Material for the task >>
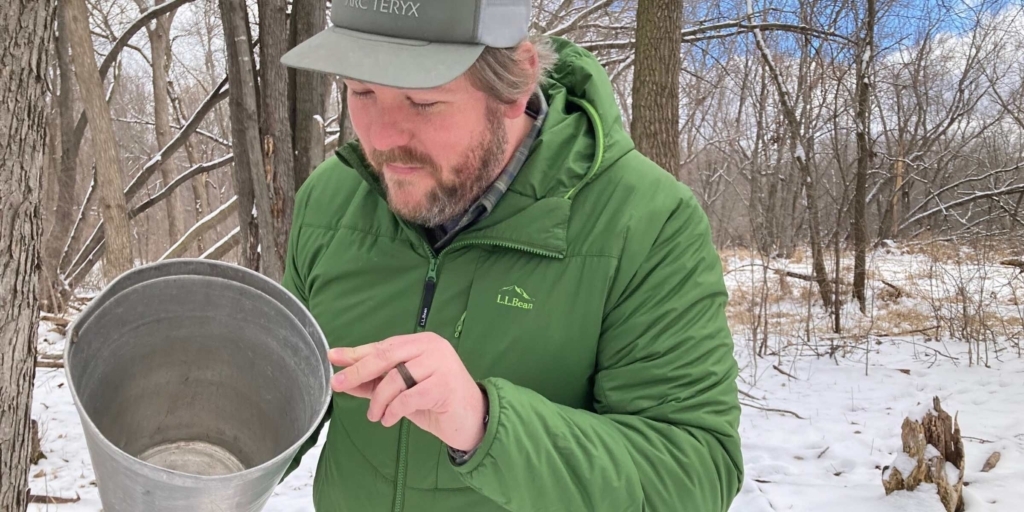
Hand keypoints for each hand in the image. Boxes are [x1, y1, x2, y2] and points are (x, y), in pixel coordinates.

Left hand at [329, 333, 486, 451]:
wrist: (472, 420)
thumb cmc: (436, 402)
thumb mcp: (402, 391)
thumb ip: (376, 382)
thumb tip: (345, 380)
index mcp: (421, 342)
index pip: (383, 346)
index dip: (356, 353)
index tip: (333, 357)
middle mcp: (431, 347)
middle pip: (386, 355)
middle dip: (359, 371)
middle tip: (339, 384)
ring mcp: (440, 364)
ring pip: (395, 379)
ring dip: (378, 401)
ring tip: (376, 416)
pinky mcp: (443, 385)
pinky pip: (407, 397)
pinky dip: (393, 410)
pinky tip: (389, 419)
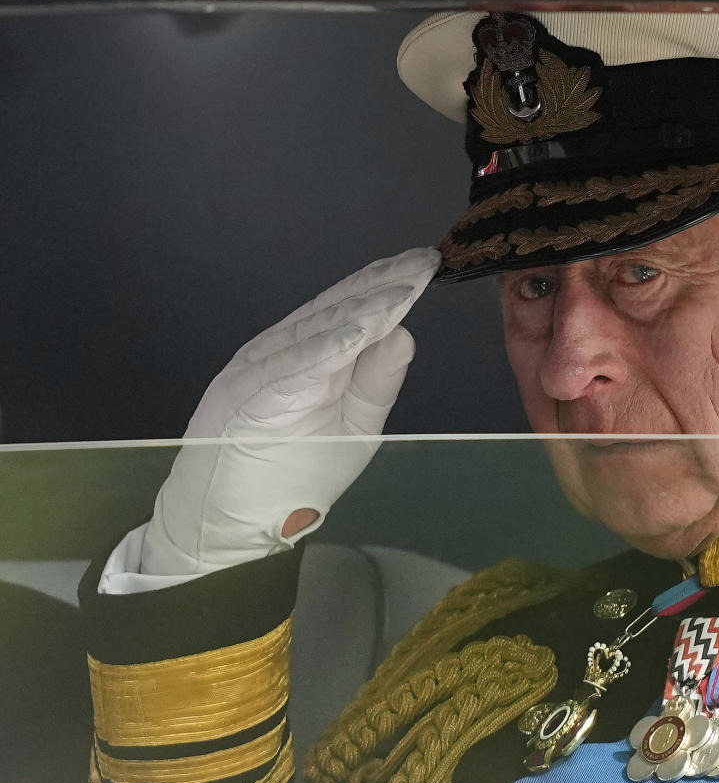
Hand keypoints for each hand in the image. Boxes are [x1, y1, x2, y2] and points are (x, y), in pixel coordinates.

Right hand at [140, 247, 440, 575]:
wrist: (230, 520)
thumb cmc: (292, 473)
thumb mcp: (353, 427)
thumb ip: (376, 383)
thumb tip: (405, 333)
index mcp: (307, 355)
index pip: (350, 311)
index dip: (386, 286)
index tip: (424, 265)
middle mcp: (282, 352)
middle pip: (336, 309)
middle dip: (381, 284)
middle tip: (421, 261)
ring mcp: (260, 370)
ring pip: (316, 331)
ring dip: (360, 309)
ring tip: (401, 289)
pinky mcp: (246, 396)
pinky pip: (291, 367)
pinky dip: (324, 348)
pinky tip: (357, 332)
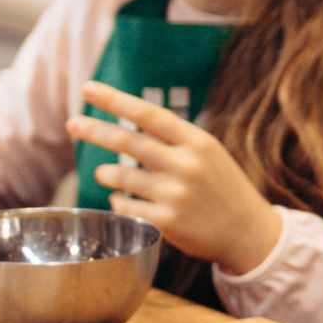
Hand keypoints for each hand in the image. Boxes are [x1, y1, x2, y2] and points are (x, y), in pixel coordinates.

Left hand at [67, 81, 282, 273]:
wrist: (249, 233)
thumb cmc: (223, 187)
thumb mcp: (208, 153)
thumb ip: (172, 139)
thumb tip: (125, 122)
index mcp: (197, 141)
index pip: (148, 114)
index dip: (115, 100)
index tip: (88, 89)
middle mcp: (186, 165)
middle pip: (127, 141)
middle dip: (94, 130)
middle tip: (72, 124)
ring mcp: (176, 195)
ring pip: (122, 176)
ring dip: (107, 173)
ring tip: (105, 173)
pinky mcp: (168, 223)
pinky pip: (126, 207)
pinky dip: (118, 201)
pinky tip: (121, 200)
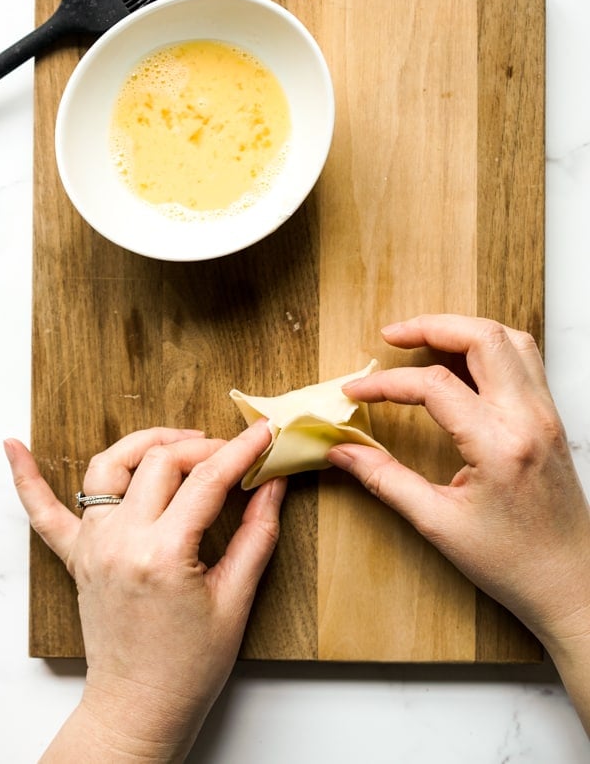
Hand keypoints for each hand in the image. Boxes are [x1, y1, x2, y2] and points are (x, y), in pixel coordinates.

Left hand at [5, 422, 285, 761]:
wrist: (140, 708)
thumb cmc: (188, 668)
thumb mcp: (236, 601)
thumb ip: (257, 535)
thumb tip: (272, 485)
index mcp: (163, 555)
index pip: (207, 480)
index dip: (241, 450)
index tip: (262, 434)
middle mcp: (120, 542)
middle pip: (161, 461)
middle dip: (202, 446)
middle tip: (231, 453)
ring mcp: (92, 546)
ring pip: (109, 466)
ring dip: (144, 443)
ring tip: (177, 442)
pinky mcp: (76, 557)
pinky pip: (43, 512)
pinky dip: (27, 478)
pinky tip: (15, 447)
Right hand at [327, 314, 589, 732]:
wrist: (570, 583)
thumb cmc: (512, 563)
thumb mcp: (438, 524)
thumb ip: (385, 480)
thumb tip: (343, 451)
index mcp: (500, 446)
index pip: (435, 386)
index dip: (386, 384)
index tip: (356, 392)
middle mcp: (529, 419)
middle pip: (482, 337)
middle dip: (430, 326)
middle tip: (391, 336)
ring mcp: (546, 414)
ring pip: (509, 339)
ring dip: (463, 330)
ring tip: (424, 340)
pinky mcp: (551, 417)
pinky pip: (523, 359)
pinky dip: (488, 347)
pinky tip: (461, 363)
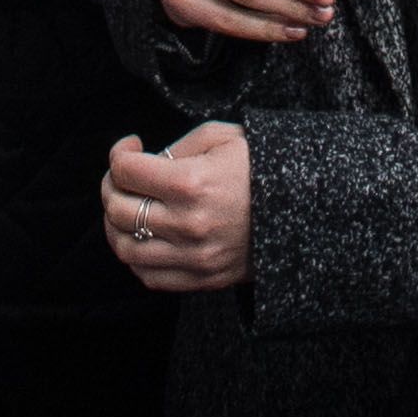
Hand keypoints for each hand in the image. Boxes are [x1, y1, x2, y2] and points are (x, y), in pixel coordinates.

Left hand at [101, 124, 252, 290]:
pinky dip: (136, 257)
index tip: (131, 147)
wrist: (305, 209)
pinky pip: (149, 276)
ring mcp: (194, 257)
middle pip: (119, 210)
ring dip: (116, 225)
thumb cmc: (262, 168)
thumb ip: (176, 148)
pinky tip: (145, 237)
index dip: (119, 153)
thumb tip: (144, 163)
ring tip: (128, 208)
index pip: (126, 171)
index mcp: (192, 183)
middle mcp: (188, 224)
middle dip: (112, 187)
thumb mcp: (222, 138)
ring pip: (126, 249)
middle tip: (124, 177)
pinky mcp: (202, 278)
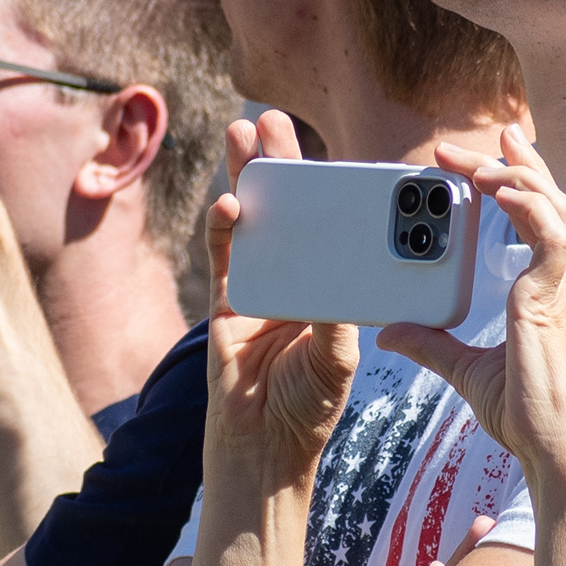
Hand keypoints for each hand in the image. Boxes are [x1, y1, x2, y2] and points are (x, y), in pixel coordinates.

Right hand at [202, 114, 361, 481]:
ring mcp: (257, 285)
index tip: (337, 152)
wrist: (267, 446)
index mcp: (327, 283)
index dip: (329, 188)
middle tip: (276, 118)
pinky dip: (224, 228)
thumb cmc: (310, 404)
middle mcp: (293, 275)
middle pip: (287, 207)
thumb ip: (335, 315)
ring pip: (252, 219)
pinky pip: (224, 256)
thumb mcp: (337, 356)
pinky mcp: (226, 303)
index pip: (330, 224)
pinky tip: (230, 203)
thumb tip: (342, 275)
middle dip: (281, 161)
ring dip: (246, 176)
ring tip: (243, 133)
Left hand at [383, 125, 565, 492]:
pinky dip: (526, 203)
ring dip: (515, 174)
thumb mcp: (466, 370)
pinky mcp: (557, 296)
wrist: (556, 448)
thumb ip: (432, 344)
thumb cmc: (526, 414)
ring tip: (476, 163)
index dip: (522, 179)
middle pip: (551, 199)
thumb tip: (392, 331)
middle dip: (514, 162)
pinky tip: (496, 189)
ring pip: (555, 205)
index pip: (543, 217)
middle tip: (476, 142)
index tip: (493, 154)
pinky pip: (550, 232)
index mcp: (553, 290)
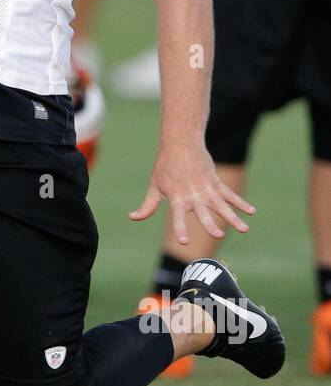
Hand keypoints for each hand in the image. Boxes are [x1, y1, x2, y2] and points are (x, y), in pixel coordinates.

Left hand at [129, 144, 254, 243]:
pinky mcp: (215, 182)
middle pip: (202, 212)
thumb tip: (133, 218)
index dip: (181, 229)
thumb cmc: (165, 167)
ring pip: (221, 205)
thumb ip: (147, 206)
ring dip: (233, 217)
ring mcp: (206, 188)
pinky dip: (241, 203)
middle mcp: (192, 195)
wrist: (180, 143)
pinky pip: (229, 194)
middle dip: (210, 224)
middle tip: (218, 236)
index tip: (184, 242)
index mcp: (176, 198)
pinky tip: (251, 212)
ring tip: (244, 229)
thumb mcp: (154, 186)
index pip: (177, 217)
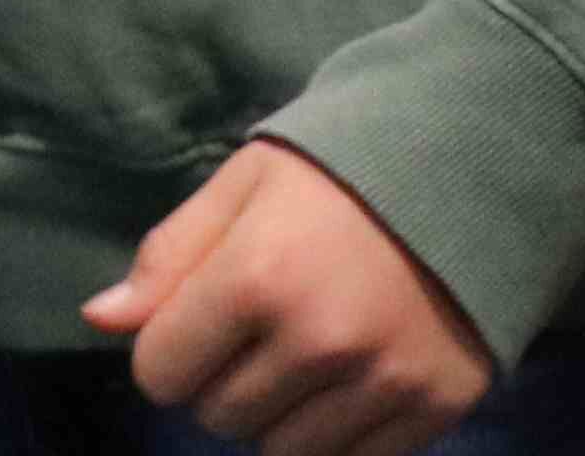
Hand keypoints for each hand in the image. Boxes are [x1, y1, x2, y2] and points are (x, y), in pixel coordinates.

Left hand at [80, 143, 489, 455]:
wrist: (484, 158)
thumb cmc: (347, 161)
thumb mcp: (247, 180)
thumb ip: (170, 253)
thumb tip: (100, 319)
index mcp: (257, 276)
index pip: (160, 373)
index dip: (168, 346)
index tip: (201, 316)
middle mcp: (318, 342)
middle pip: (218, 418)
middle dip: (223, 378)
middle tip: (264, 323)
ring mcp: (382, 382)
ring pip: (280, 453)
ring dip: (279, 414)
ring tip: (310, 349)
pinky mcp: (436, 408)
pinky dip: (340, 432)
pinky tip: (355, 374)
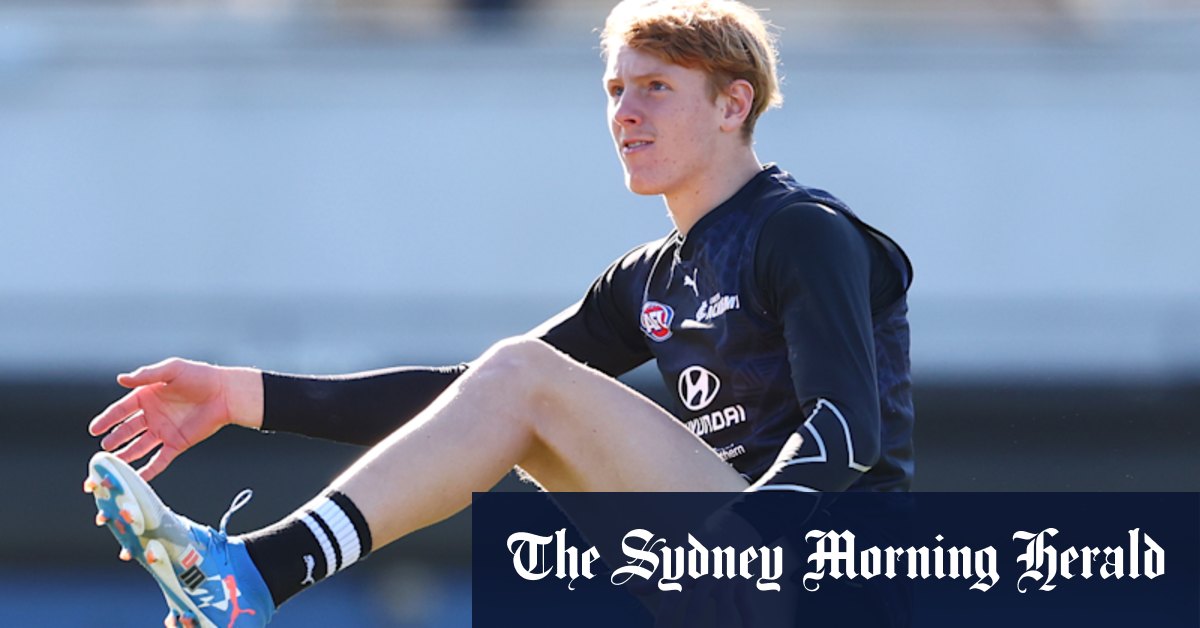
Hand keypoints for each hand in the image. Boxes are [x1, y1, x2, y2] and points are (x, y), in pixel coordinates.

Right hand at [87, 357, 261, 480]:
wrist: (226, 394)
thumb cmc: (200, 376)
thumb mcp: (172, 370)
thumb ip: (147, 375)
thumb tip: (120, 379)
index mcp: (148, 396)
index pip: (121, 410)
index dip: (107, 419)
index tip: (94, 429)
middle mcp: (153, 415)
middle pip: (128, 430)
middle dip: (115, 440)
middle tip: (104, 449)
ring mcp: (164, 431)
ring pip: (139, 447)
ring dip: (126, 455)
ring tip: (111, 465)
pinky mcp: (177, 443)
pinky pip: (159, 460)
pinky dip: (148, 470)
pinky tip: (135, 479)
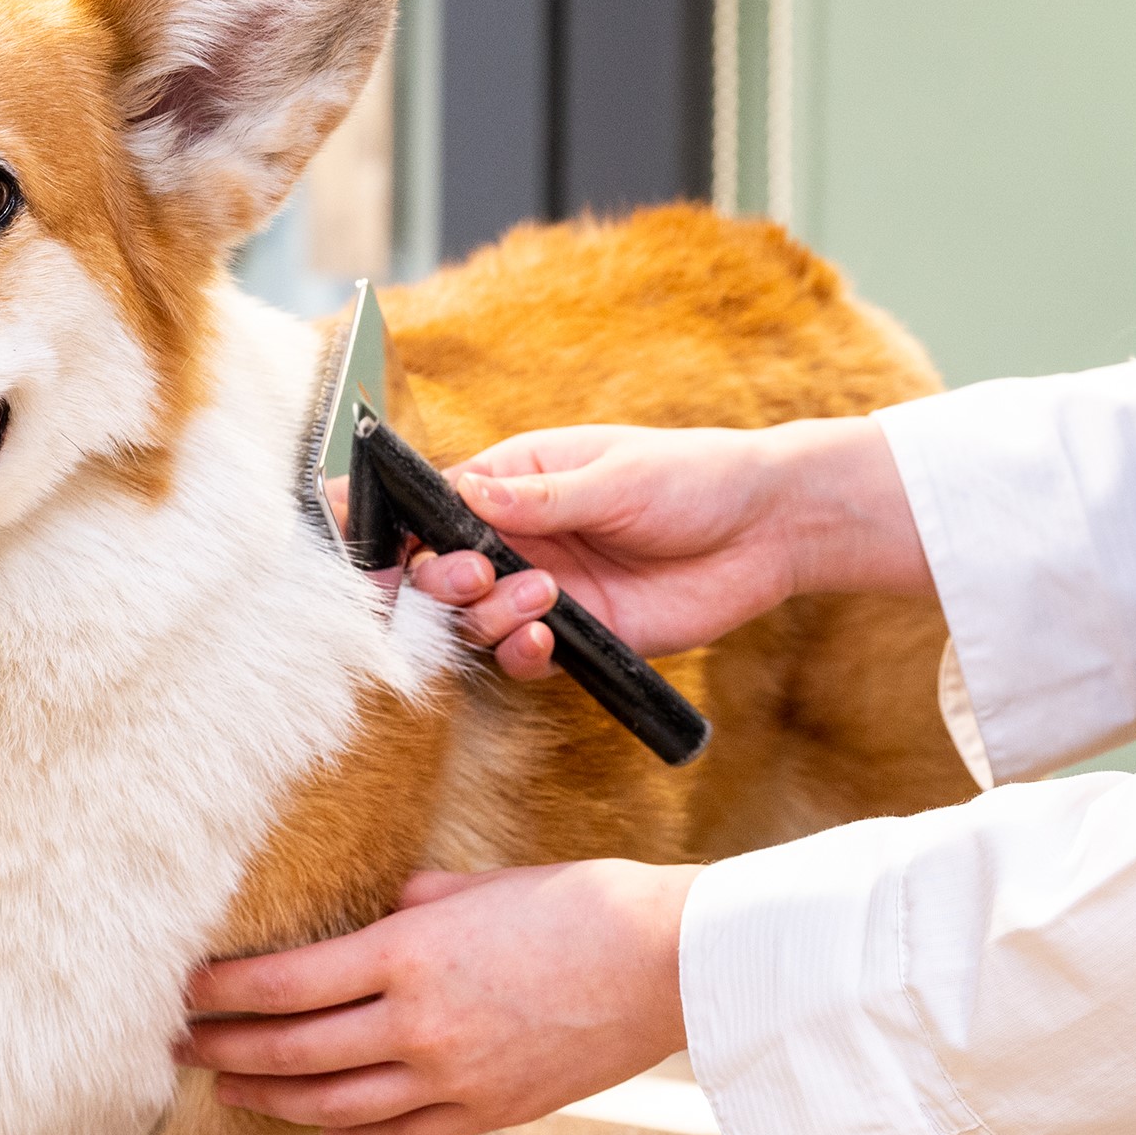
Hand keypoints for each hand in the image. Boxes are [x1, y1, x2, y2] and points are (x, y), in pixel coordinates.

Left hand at [176, 860, 696, 1134]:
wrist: (669, 962)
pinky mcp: (486, 1111)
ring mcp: (452, 1077)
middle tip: (178, 1046)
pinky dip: (344, 1127)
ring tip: (229, 1083)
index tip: (182, 990)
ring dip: (271, 1095)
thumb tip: (370, 917)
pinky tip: (316, 1115)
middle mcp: (418, 1024)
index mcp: (408, 953)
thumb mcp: (477, 885)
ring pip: (332, 1102)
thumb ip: (410, 906)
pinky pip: (394, 1132)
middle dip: (225, 1048)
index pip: (284, 983)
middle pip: (291, 1050)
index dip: (222, 992)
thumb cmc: (579, 904)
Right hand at [412, 416, 930, 678]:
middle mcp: (517, 538)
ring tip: (541, 597)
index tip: (368, 545)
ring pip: (472, 620)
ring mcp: (542, 590)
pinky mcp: (576, 635)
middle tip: (472, 578)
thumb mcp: (617, 476)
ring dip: (487, 617)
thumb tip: (467, 494)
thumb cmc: (694, 479)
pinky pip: (520, 657)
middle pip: (435, 571)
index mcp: (514, 482)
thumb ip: (539, 498)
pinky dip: (519, 655)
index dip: (392, 526)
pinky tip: (545, 639)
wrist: (768, 529)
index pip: (432, 504)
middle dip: (436, 581)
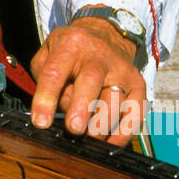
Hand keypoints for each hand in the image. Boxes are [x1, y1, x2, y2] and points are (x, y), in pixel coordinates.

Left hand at [29, 17, 145, 145]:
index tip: (41, 122)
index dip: (46, 99)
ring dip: (100, 125)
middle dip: (82, 108)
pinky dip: (123, 133)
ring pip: (114, 101)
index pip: (54, 73)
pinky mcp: (138, 85)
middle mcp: (98, 56)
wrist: (106, 35)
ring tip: (88, 138)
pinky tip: (109, 143)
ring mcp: (121, 70)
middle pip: (90, 81)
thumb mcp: (48, 53)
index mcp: (71, 46)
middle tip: (74, 129)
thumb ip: (44, 78)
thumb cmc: (72, 51)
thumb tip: (52, 110)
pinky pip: (135, 113)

Problem >>
Copy exactly the material above from the line with "ring pip: (555, 205)" to the line with "thumb tip: (133, 218)", ends included, and nothing else. Leave out any picture.

Task result >>
ring pip: (555, 205)
index pip: (543, 217)
middle tip: (476, 142)
index tip: (493, 154)
pinky pip: (550, 232)
index mcp: (553, 290)
Hand keypoints for each hand in the image. Boxes are [x1, y1, x2, y2] and points are (x, y), in pixel coordinates.

Left hand at [129, 144, 254, 243]:
pinky mcp: (215, 182)
middle pip: (202, 212)
thumb tip: (133, 218)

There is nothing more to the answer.